## INSTRUCTIONS TO FOLLOW
Range to reproduce from the entries below: the line with "X151000000Y-51000000D03*", the line with "X126000000Y-122000000D03*", and every line in between. Give them exactly and give nothing else.

::: DATA FOR ANALYSIS

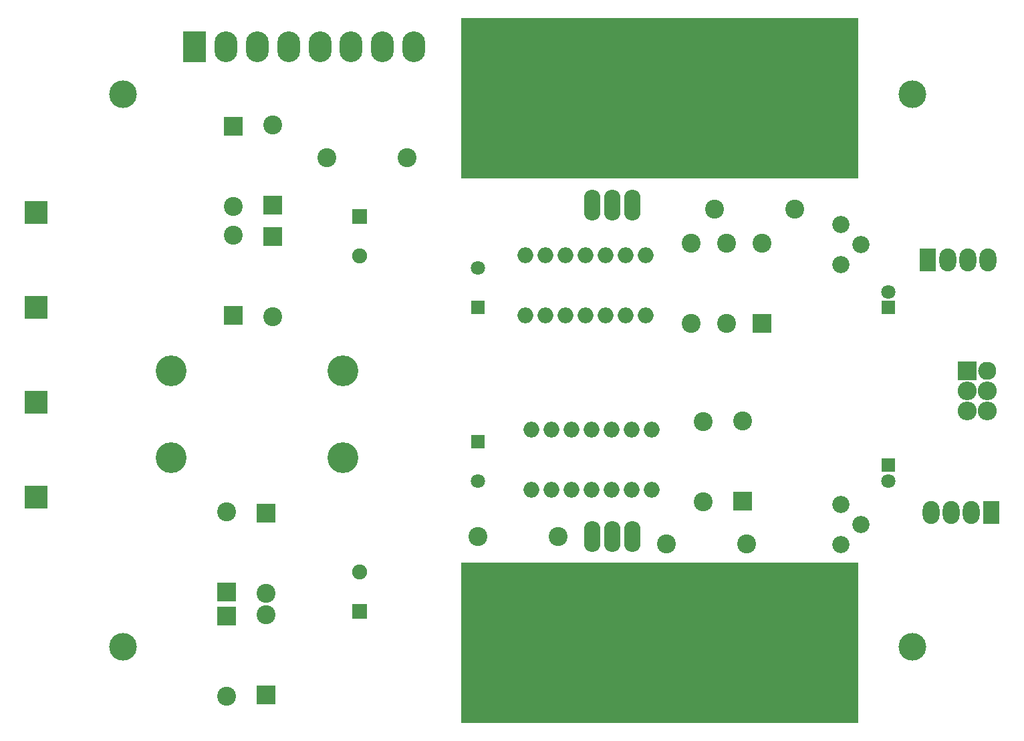
<source format=gbs>
G04 #@! TF.FileFunction,Soldermask,Bot*
%FSLAX46Y46*%
G04 Gerber Fmt 4.6, Leading zero omitted, Abs format (unit mm)*
G04 Created by KiCad (PCBNEW 4.0.2-stable) date 2016-11-14 9:45:43 PM*
%MOMM*%
G01*
G04 APERTURE LIST*
%ADD10C,0.200000*%
%ADD11C,3.500000*%
%ADD12R,1.900000X1.900000*%
%ADD13C,1.900000*%
%ADD14R,1.800000X1.800000*%
%ADD15C,1.800000*%
%ADD16O,2.900000X3.900000*%
%ADD17R,2.900000X3.900000*%
%ADD18R,2.127200X2.900000*%
%ADD19O,2.127200X2.900000*%
%ADD20R,2.400000X2.400000*%
%ADD21O,2.300000X2.300000*%
%ADD22O,2.400000X2.400000*%
%ADD23C,2.398980*%
%ADD24O,2.000000X2.000000*%
%ADD25C,2.178000*%
%ADD26R,2.398980X2.398980*%
%ADD27O,2.099260X3.900120*%
%ADD28C,4.400000*%
%ADD29R,50.400000X20.400000*%
%ADD30C,1.924000*%
%ADD31C,3.900120*%
%ADD32R,2.900000X2.900000*%
G04 APERTURE END LIST*
D10*
D11*
X178000000Y-123000000D03*
X78000000Y-123000000D03*
X178000000Y-53000000D03*
X78000000Y-53000000D03*
D12*
X108000000Y-68500000D03*
D13*
X108000000Y-73500000D03*
D12*
X108000000Y-118500000D03*
D13*
X108000000Y-113500000D03*
D14*
X123000000Y-80000000D03*
D15*
X123000000Y-75000000D03*
D14*
X123000000Y-97000000D03*
D15*
X123000000Y-102000000D03*
D14*
X175000000Y-80000000D03*
D15*
X175000000Y-78000000D03*
D14*
X175000000Y-100000000D03*
D15*
X175000000Y-102000000D03*
D16*
X91100000Y-47000000D03*
D17*
X87140000Y-47000000D03*
D16*
X95060000Y-47000000D03*
X99020000Y-47000000D03*
X102980000Y-47000000D03*
X106940000Y-47000000D03*
X110900000Y-47000000D03*
X114860000Y-47000000D03*
D18*
X180000000Y-74000000D03*
D19*
X182540000Y-74000000D03*
X185080000Y-74000000D03*
X187620000Y-74000000D03*
D20*
X185000000Y-88000000D03*
D21*
X187540000Y-88000000D03*
D22*
X185000000Y-90540000D03*
X187540000Y-90540000D03*
X185000000Y-93080000D03*
X187540000Y-93080000D03*
D18*
X188000000Y-106000000D03*
D19*
X185460000Y-106000000D03*
X182920000Y-106000000D03*
X180380000Y-106000000D03*
D23*
X150000000Y-82000000D03*
X150000000Y-71840000D03*
X154500000Y-71840000D03*
X154500000Y-82000000D03*
X153000000Y-67500000D03*
X163160000Y-67500000D03*
X123000000Y-109000000D03*
X133160000Y-109000000D03*
X157000000Y-110000000D03*
X146840000Y-110000000D03*
X151500000Y-94500000D03*
X151500000Y-104660000D03*
X114000000Y-61000000D03*
X103840000Y-61000000D03*
D24*
X129000000Y-81000000D03*
X131540000Y-81000000D03*
X134080000Y-81000000D03*
X136620000Y-81000000D03*
X139160000Y-81000000D03*
X141700000Y-81000000D03*
X144240000Y-81000000D03*
X144240000Y-73380000D03*
X141700000Y-73380000D03*
X139160000Y-73380000D03*
X136620000Y-73380000D03*
X134080000Y-73380000D03*
X131540000Y-73380000D03*
X129000000Y-73380000D03*
X145000000Y-95500000D03*
X142460000Y-95500000D03*
X139920000Y-95500000D03*
X137380000Y-95500000D03*
X134840000Y-95500000D03*
X132300000Y-95500000D03*
X129760000Y-95500000D03*
X129760000Y-103120000D03*
X132300000Y-103120000D03*
X134840000Y-103120000D03*
X137380000Y-103120000D03*
X139920000Y-103120000D03*
X142460000Y-103120000D03*
X145000000Y-103120000D03*
D25*
X169000000Y-69460000D03*
X171540000Y-72000000D03*
X169000000Y-74540000D03*
X169000000Y-104960000D03*
X171540000Y-107500000D03*
X169000000Y-110040000D03*
D23*
X96997460Y-56840000D03*
D26*
X96997460Y-67000000D03*
D23*
X97002540Y-81160000D03*
D26*
X97002540Y-71000000D03*
D23*
X92002540Y-67160000D03*
D26*
X92002540Y-57000000D03*
D23*
X91997460Y-70840000D03*
D26*
X91997460Y-81000000D03*
D23*
X96131560Y-118932560D03*
D26*
X96131560Y-129092560D03*
D23*
X96136640Y-116252560D03*
D26*
X96136640Y-106092560D03*
D23*
X91136640Y-129252560D03*
D26*
X91136640Y-119092560D03*
D23*
X91131560Y-105932560D03*
D26*
X91131560Y-116092560D03*
D23*
X158997460Y-71840000D03*
D26*
X158997460Y-82000000D03*
D23*
X156497460Y-94340000D03*
D26*
X156497460Y-104500000D03*
D27*
X140000000Y-67000000D03*
X137460000Y-67000000D03*
X142540000Y-67000000D03*
D28*
X140000000Y-50236000D03*
D29*
X146000000Y-53500000D03*
D30*
X123000000Y-45000000D03*
X126000000Y-45000000D03*
X129000000Y-45000000D03*
X132000000Y-45000000D03*
X135000000Y-45000000D03*
X132000000Y-48000000D03*
X129000000Y-48000000D03*
X126000000Y-48000000D03*
X123000000Y-48000000D03*
X123000000Y-51000000D03*
X123000000Y-54000000D03*
X123000000Y-57000000D03*
X123000000Y-60000000D03*
X126000000Y-60000000D03*
X126000000Y-57000000D03*
X126000000Y-54000000D03*
X126000000Y-51000000D03*
X129000000Y-51000000D03*
X132000000Y-51000000D03*
X132000000Y-54000000D03*
X129000000Y-54000000D03*
X129000000Y-57000000D03*
X132000000Y-57000000D03*
X129000000Y-60000000D03*
X132000000Y-60000000D03*
X148000000Y-45000000D03*
X151000000Y-45000000D03*
X151000000Y-48000000D03*
X148000000Y-48000000D03*
X148000000Y-51000000D03*
X151000000Y-51000000D03*
X154000000Y-51000000D03*
X154000000Y-48000000D03*
X157000000Y-48000000D03*
X154000000Y-45000000D03*
X157000000Y-45000000D03*
X157000000Y-51000000D03*
X157000000Y-54000000D03*
X154000000Y-54000000D03*
X148000000Y-60000000D03*
X151000000Y-60000000D03*
X148000000Y-57000000D03*
X148000000Y-54000000D03*
X151000000Y-54000000D03*
X151000000Y-57000000D03*
X154000000Y-57000000D03*
X157000000Y-57000000D03*
X154000000Y-60000000D03*
X157000000Y-60000000D03*
X145000000Y-45000000D03*
D27*
X140000000Y-109000000D03*
X142540000Y-109000000D03*
X137460000Y-109000000D03*
D28*
X140000000Y-125764000D03*
D29*
X146000000Y-122500000D03*
D30*
X157000000Y-131000000D03*
X154000000Y-131000000D03*
X151000000Y-131000000D03*
X148000000Y-131000000D03*
X145000000Y-131000000D03*
X148000000Y-128000000D03*
X151000000Y-128000000D03*
X154000000Y-128000000D03*
X157000000Y-128000000D03*
X157000000Y-125000000D03*
X157000000Y-122000000D03*
X157000000Y-119000000D03*
X157000000Y-116000000D03*
X154000000Y-116000000D03*
X154000000Y-119000000D03*
X154000000Y-122000000D03*
X154000000Y-125000000D03*
X151000000Y-125000000D03*
X148000000Y-125000000D03*
X148000000Y-122000000D03*
X151000000Y-122000000D03*
X151000000Y-119000000D03*
X148000000Y-119000000D03*
X151000000Y-116000000D03*
X148000000Y-116000000D03*
X132000000Y-131000000D03*
X129000000Y-131000000D03*
X129000000Y-128000000D03*
X132000000Y-128000000D03*
X132000000Y-125000000D03*
X129000000Y-125000000D03*
X126000000Y-125000000D03*
X126000000Y-128000000D03*
X123000000Y-128000000D03*
X126000000Y-131000000D03*
X123000000Y-131000000D03*
X123000000Y-125000000D03*
X123000000Y-122000000D03*
X126000000Y-122000000D03*
X132000000Y-116000000D03*
X129000000Y-116000000D03*
X132000000Y-119000000D03*
X132000000Y-122000000D03*
X129000000Y-122000000D03*
X129000000Y-119000000D03*
X126000000Y-119000000D03*
X123000000Y-119000000D03*
X126000000Y-116000000D03*
X123000000Y-116000000D03*
X135000000Y-131000000D03*
D31*
X105883900Y-99000000D03*
X84116100Y-99000000D03*
X105883900Y-88000000D03*
X84116100Y-88000000D03*
D32*
X67000000Y-80000000D03*
X67000000Y-92000000D03*
X67000000Y-104000000D03*
X67000000Y-68000000D03*
M02*

</source>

::::::

## RESPONSE TO THE TASK
X151000000Y-51000000D03*
X154000000Y-51000000D03*
X154000000Y-48000000D03*
X157000000Y-48000000D03*
X154000000Y-45000000D03*
X157000000Y-45000000D03*
X157000000Y-51000000D03*
X157000000Y-54000000D03*
X154000000Y-54000000D03*
X148000000Y-60000000D03*
X151000000Y-60000000D03*
X148000000Y-57000000D03*
X148000000Y-54000000D03*
X151000000Y-54000000D03*
X151000000Y-57000000D03*
X154000000Y-57000000D03*
X157000000Y-57000000D03*
X154000000Y-60000000D03*
X157000000Y-60000000D03*
X145000000Y-45000000D03*
D27*
X140000000Y-109000000D03*
X142540000Y-109000000D03*
X137460000Y-109000000D03*
D28*
X140000000Y-125764000D03*
D29*
X146000000Y-122500000D03*
D30*
X157000000Y-131000000D03*
X154000000Y-131000000D03*
X151000000Y-131000000D03*
X148000000Y-131000000D03*
X145000000Y-131000000D03*
X148000000Y-128000000D03*
X151000000Y-128000000D03*
X154000000Y-128000000D03*
X157000000Y-128000000D03*
X157000000Y-125000000D03*
X157000000Y-122000000D03*
X157000000Y-119000000D03*
X157000000Y-116000000D03*
X154000000Y-116000000D03*
X154000000Y-119000000D03*
X154000000Y-122000000D03*
X154000000Y-125000000D03*
X151000000Y-125000000D03*
X148000000Y-125000000D03*
X148000000Y-122000000D03*
X151000000Y-122000000D03*
X151000000Y-119000000D03*
X148000000Y-119000000D03*
X151000000Y-116000000D03*
X148000000Y-116000000D03*
X132000000Y-131000000D03*
X129000000Y-131000000D03*
X129000000Y-128000000D03*
X132000000Y-128000000D03*
X132000000Y-125000000D03*
X129000000Y-125000000D03*
X126000000Y-125000000D03*
X126000000Y-128000000D03*
X123000000Y-128000000D03*
X126000000Y-131000000D03*
X123000000Y-131000000D03*
X123000000Y-125000000D03*
X123000000Y-122000000D03*
X126000000Y-122000000D03*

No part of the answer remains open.